* [What this task involves]
Would you show every line from the records that holds "format"?
───── Exercise input
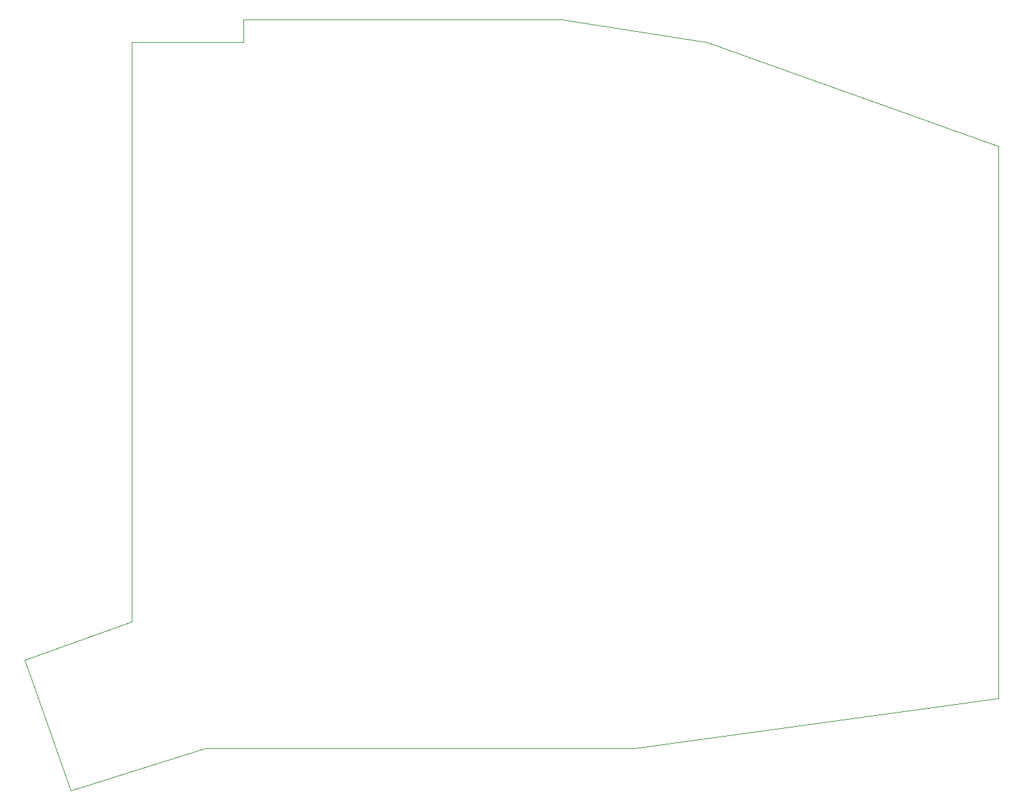
<source format=gbr>
%TF.GenerationSoftware,KiCad,Pcbnew,(6.0.10-0)*%
%TF.CreationDate,2023-01-25T23:07:09+08:00*%
%TF.ProjectId,V4,56342e6b-6963-4616-945f-706362585858,rev?*%
%TF.SameCoordinates,Original*%
%TF.FileFunction,Profile,NP*%
%FSLAX46Y46*%
G04 Gerber Fmt 4.6, Leading zero omitted, Abs format (unit mm)*
G04 Created by KiCad (PCBNEW (6.0.10-0)) date 2023-01-25 23:07:09*
%MOMM*%
%LPD*%
G01*
G04 APERTURE LIST*
%TA.AperFunction,Profile*%
%ADD10C,0.100000*%
%TD*%
G04 APERTURE END LIST*
D10*
X157500000Y-52000000D02*
X143000000Y-52000000D01*
X157500000Y-49000000D02*
X157500000Y-52000000D01*
X218000000Y-52000000D02*
X199000000Y-49000000D01*
X256000000Y-65500000D02*
X218000000Y-52000000D01*
X256000000Y-137500000D02*
X256000000Y-65500000D01*
X208500000Y-144000000D02*
X256000000Y-137500000D01*
X152500000Y-144000000D02*
X208500000Y-144000000D01*
X135000000Y-149500000D02*
X152500000Y-144000000D01*
X129000000Y-132500000D02*
X135000000Y-149500000D01*
X143000000Y-127500000D02*
X129000000Y-132500000D01*
X143000000Y-52000000D02*
X143000000Y-127500000D01*
X199000000Y-49000000D02*
X157500000Y-49000000D01*
M02*

</source>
──────────
* [Result]
<source format=gbr>
G04 Gerber Fmt 4.6, Leading zero omitted, Abs format (unit mm)*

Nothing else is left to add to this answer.